The Reserve Bank of India began printing the new Rs 500 notes two weeks after Prime Minister Narendra Modi had declared the old currency notes illegal.
While responding to an RTI request filed by an Ahmedabad-based activist, Parag Patel, the federal bank admitted that the printing of new Rs 500 notes could only start on 23 November at its own Bharatiya Reserve Bank Note Mudran Private Limited printing press.
The reply (see below) said, ” First stage of printing process of new Rs 500 banknote commenced on November 23, 2016 at BRBNMPL.”
The RBI also confirmed that the printing of new Rs 2,000 notes had started in 22 August 2016, two months before the demonetisation announcement was made.
Patel, the RTI activist, who filed the request, said that the new revelations made by the RBI put ‘the seizures of crores of new Rs 2,000 notes in perspective.’
“Most of us always wondered as to how some individuals were able to access the new high denomination currency notes in such large volume despite there being so many restrictions on withdrawals. The RBI’s reply clearly establishes that some people, in the know of the government’s plan, were able to exchange their old notes with the new ones much before the prime minister even announced the note ban,” Patel told Janta Ka Reporter.

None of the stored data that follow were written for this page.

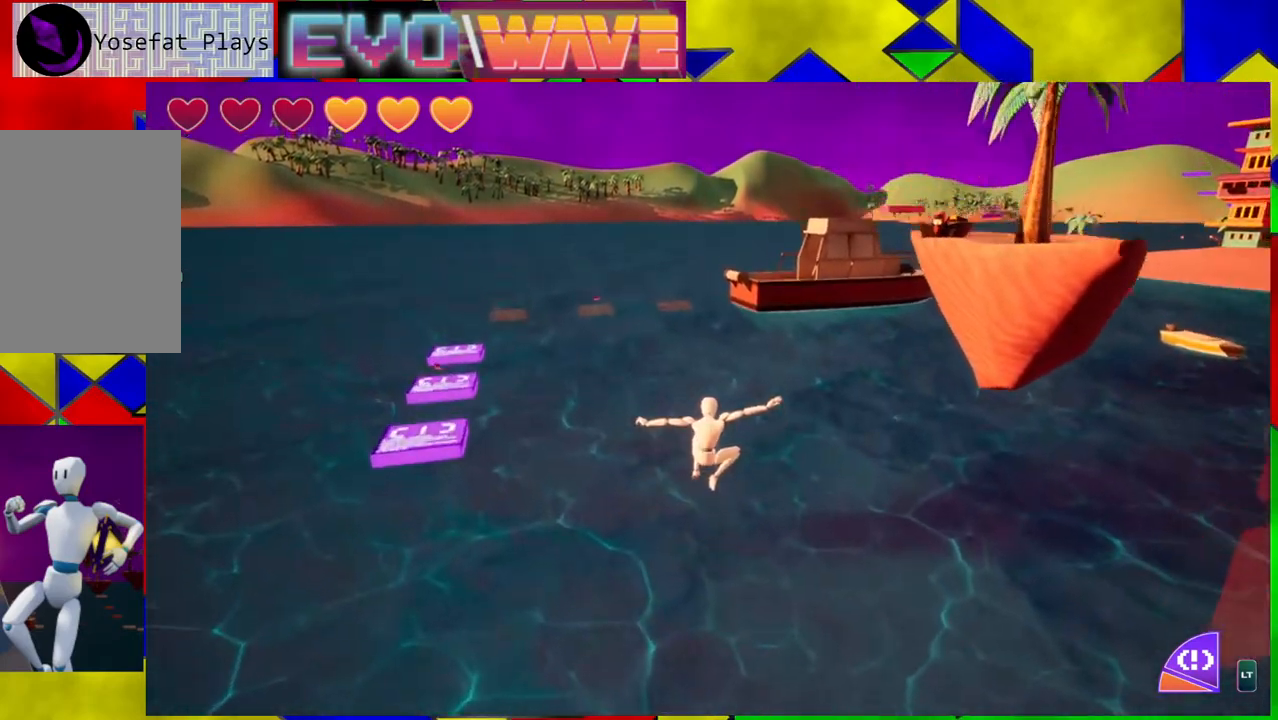
{"buttons": [], "left_stick": "up-left", "right_stick": "center", "events": []}
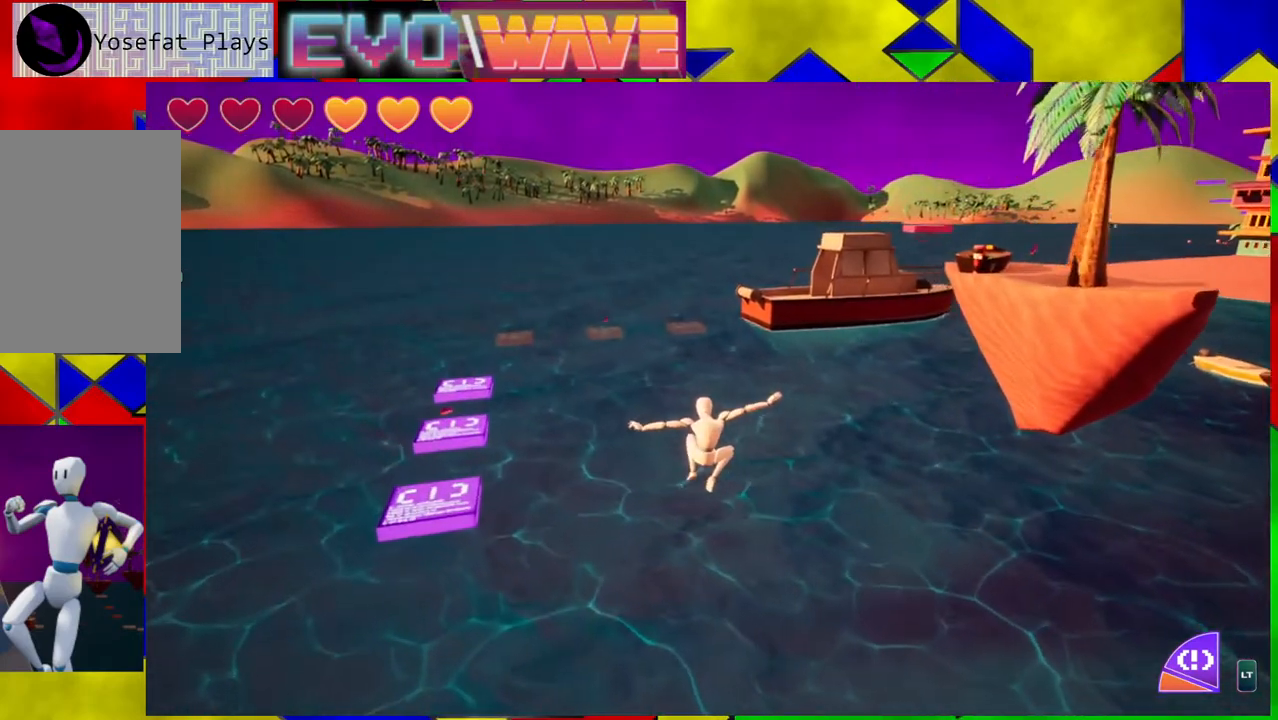
{"buttons": [], "left_stick": "up-left", "right_stick": "center", "events": [[167, "Y", "down"], [433, "Y", "up"]]}
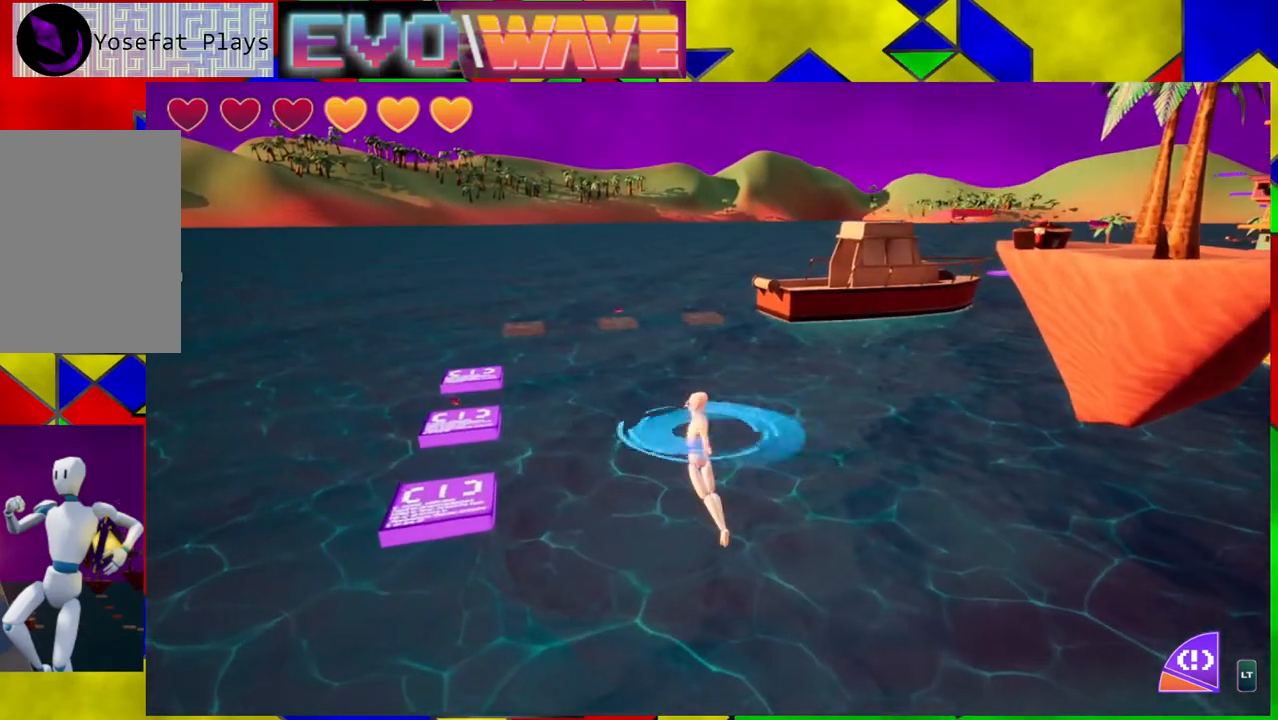
{"buttons": [], "left_stick": "up-left", "right_stick": "center", "events": []}
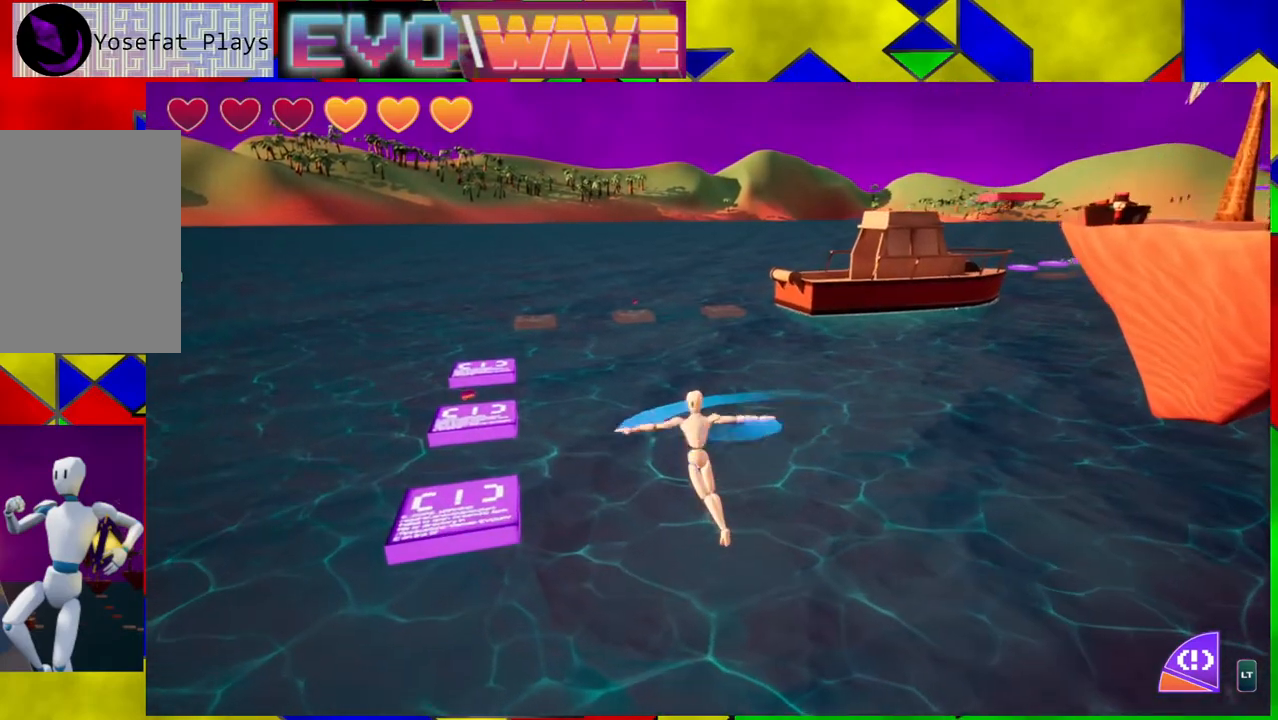
{"buttons": ["B"], "left_stick": "up-left", "right_stick": "center", "events": [[233, "B", "down"]]}
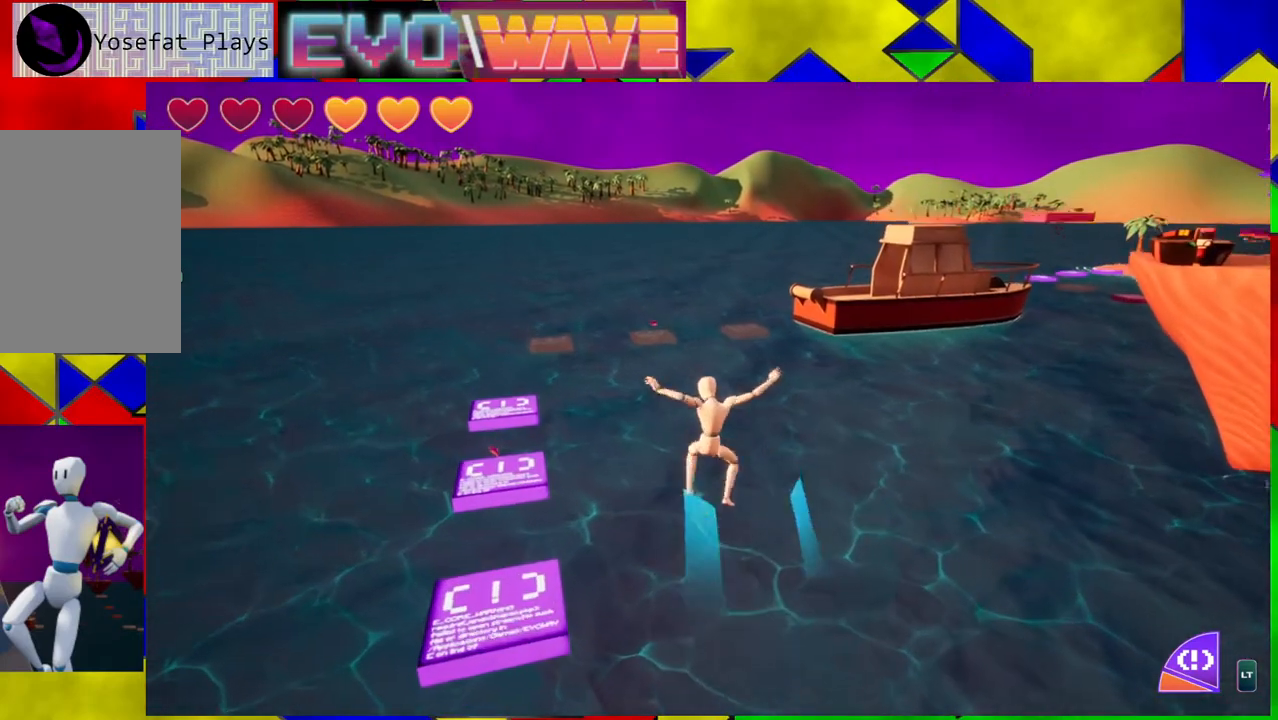
{"buttons": ["B", "Y"], "left_stick": "up-left", "right_stick": "center", "events": [[383, "Y", "down"]]}
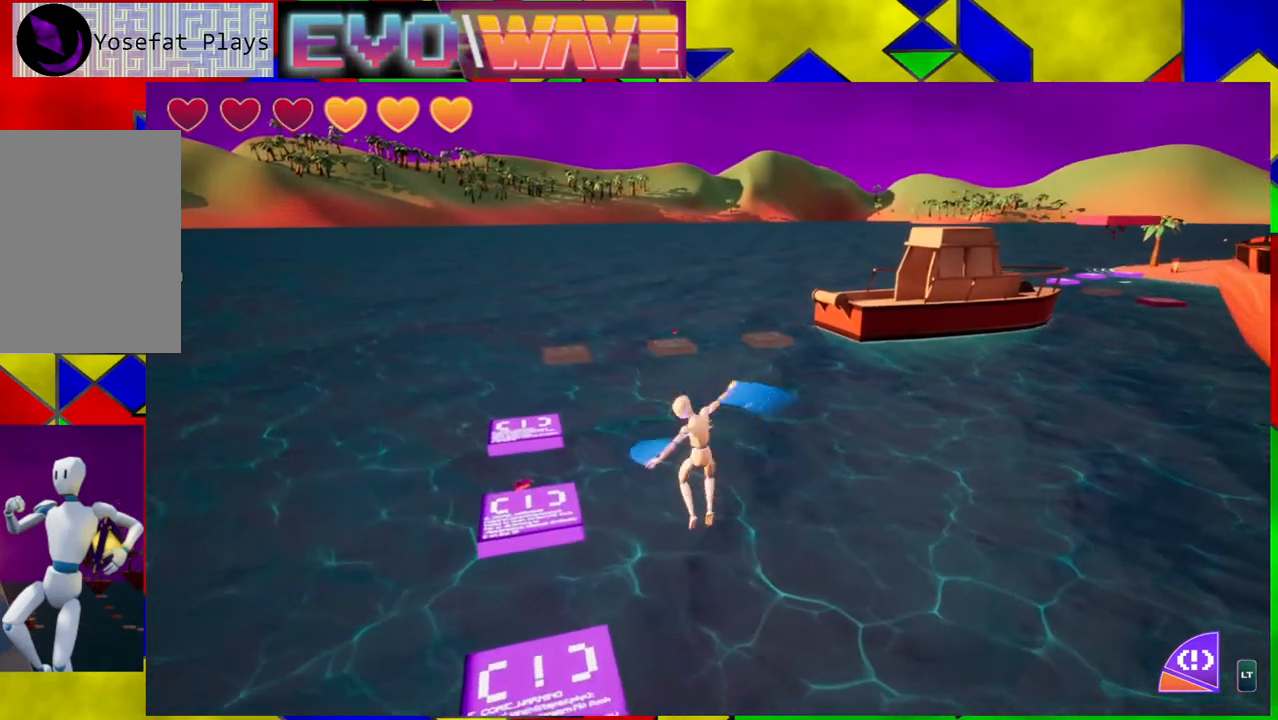
{"buttons": [], "left_stick": "up-left", "right_stick": "down", "events": [[83, "Y", "up"], [117, "B", "up"], [283, "right_stick", "down"]]}
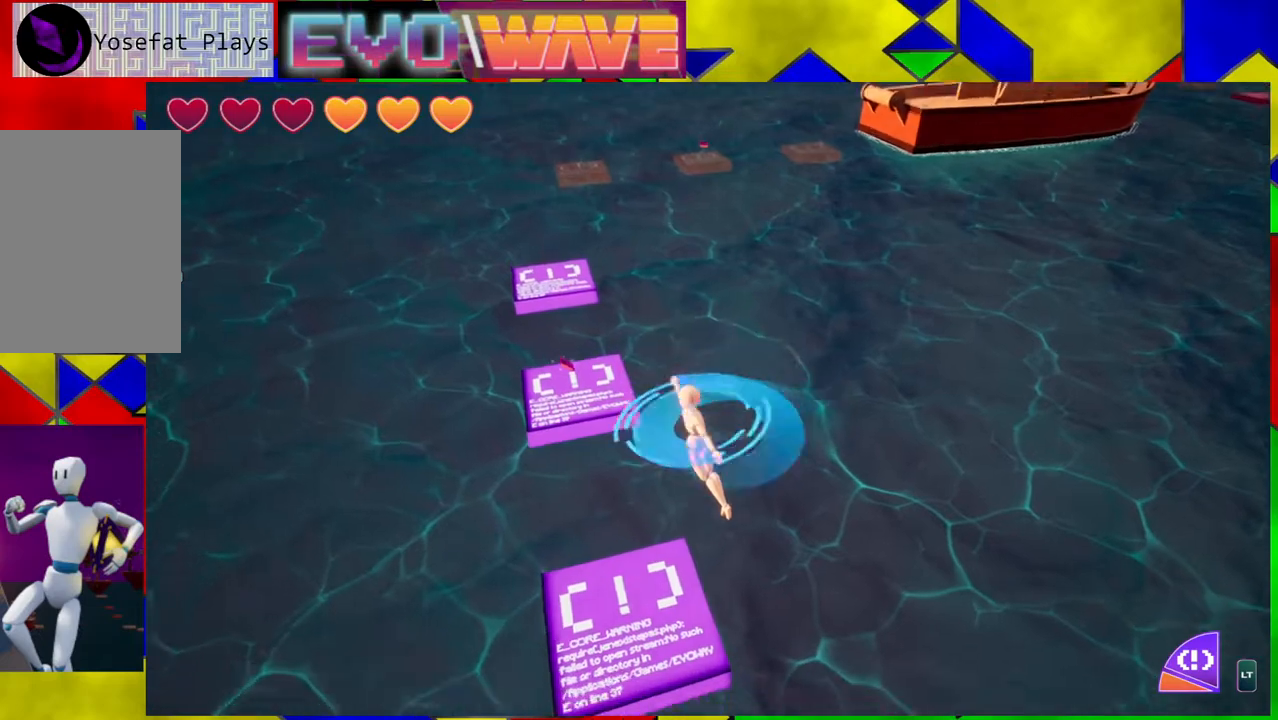
{"buttons": [], "left_stick": "center", "right_stick": "center", "events": [[200, "right_stick", "center"], [467, "left_stick", "center"]]}
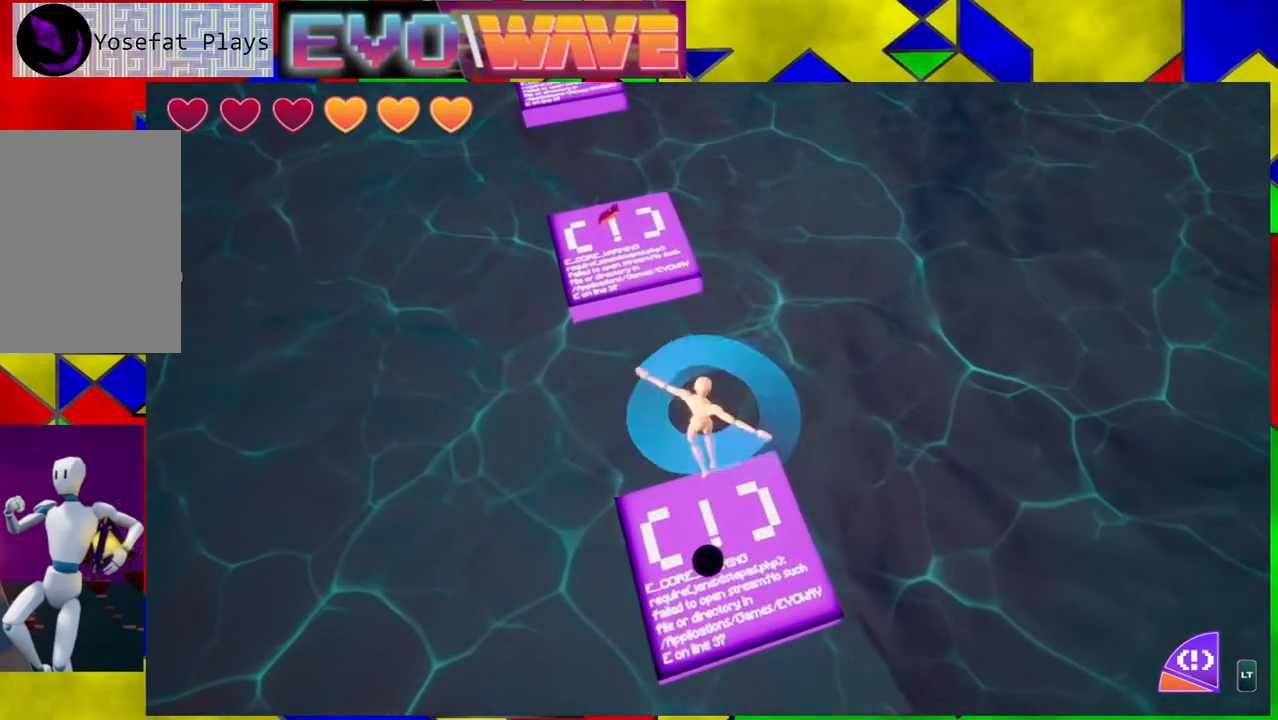
{"buttons": [], "left_stick": "center", "right_stick": "center", "events": []}
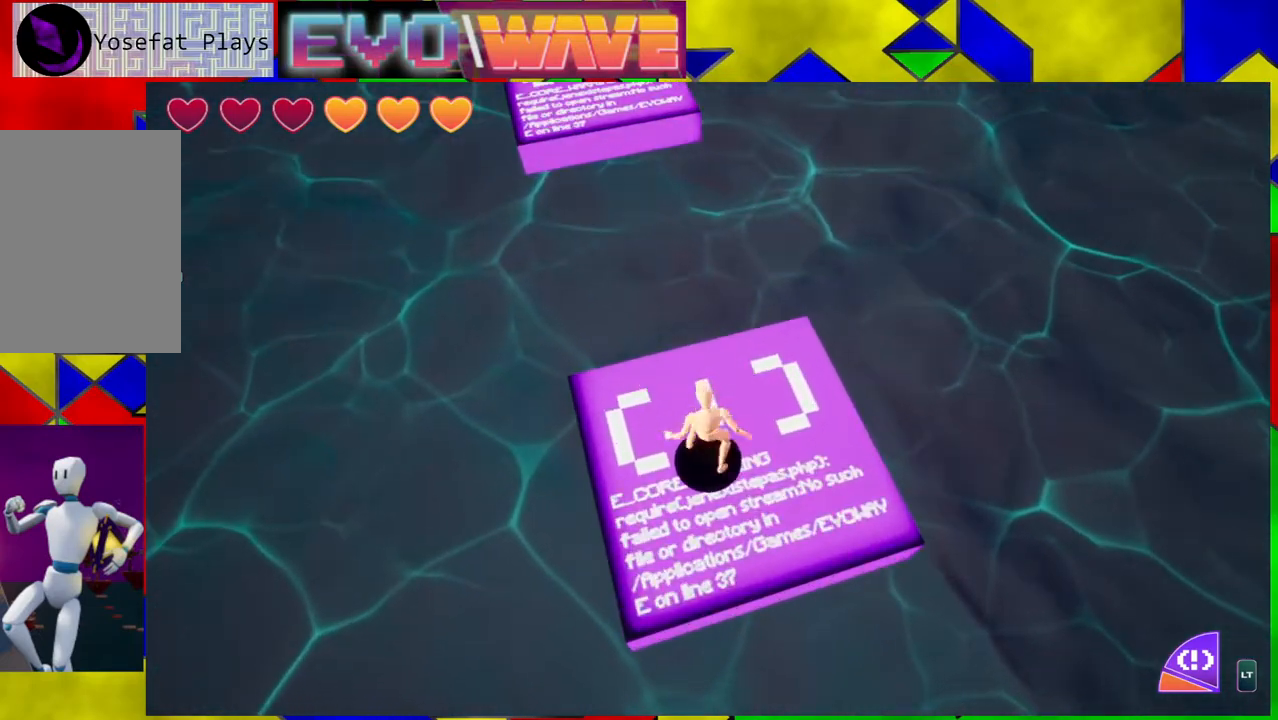
{"buttons": ["B"], "left_stick": "up", "right_stick": "center", "events": [[17, "left_stick", "up-left"], [217, "B", "down"], [483, "left_stick", "up"]]}
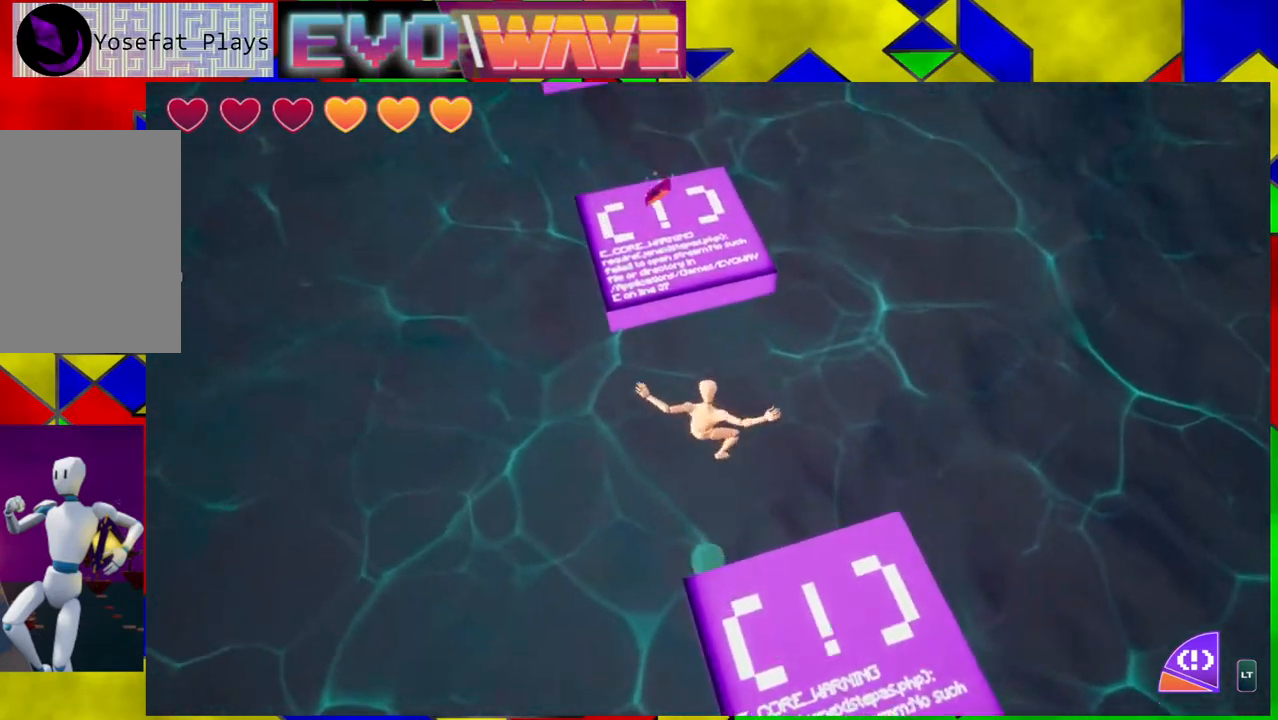
{"buttons": [], "left_stick": "up-left", "right_stick": "center", "events": [[17, "B", "up"], [183, "B", "down"], [250, "B", "up"], [483, "left_stick", "up-left"]]}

Patel said that he was also shocked to learn that the Centre’s BJP government had gone ahead with the demonetisation move even without starting the printing of new Rs 500 notes.
He said, “It appears that this demonetisation was intentionally executed to create problem for ordinary citizens.”
These two disclosures assume significance in light of hardship faced by millions in accessing their own hard-earned money from their banks and ATMs.
More than 100 people have died due to demonetisation related stress since 8 November. The RBI has come under attack for deliberately avoiding transparency in stating the facts before suffering public. Many analysts felt that this was because of the central government being able to arm-twist the RBI, an otherwise autonomous financial institution of repute.
Gita Gopinath, an economist from Harvard University and also an advisor to Kerala chief minister, agreed that the RBI should have done better with communication to ordinary public.
She told NDTV’s Walk The Talk programme, “There could have more regular communication with the public than what has happened. There could have more transparency on how this particular policy would affect people…He(Urjit Patel) is terrific. In fact I was very happy for him being appointed the RBI Governor…I would only encourage him to speak up little more frequently than we’ve heard from him and to have more clarity on how this policy is going to play out.”
The RBI had issued more than 70 rules during the 50-day demonetisation period with the federal bank becoming an subject of huge social media ridicule. Many felt that this confusion was an outcome of the Modi government’s alleged arms-twisting tactics and the current’s incumbent’s predecessor, Raghuram Rajan, wouldn’t have allowed the central government to play with the reputation of the institution such as the RBI.
The RBI has also been accused of printing notes with plenty of errors, which experts said would defeat the stated objective of fighting the menace of counterfeit currency in India. The federal bank, for its part, has blamed the haste in which they were forced to print new notes.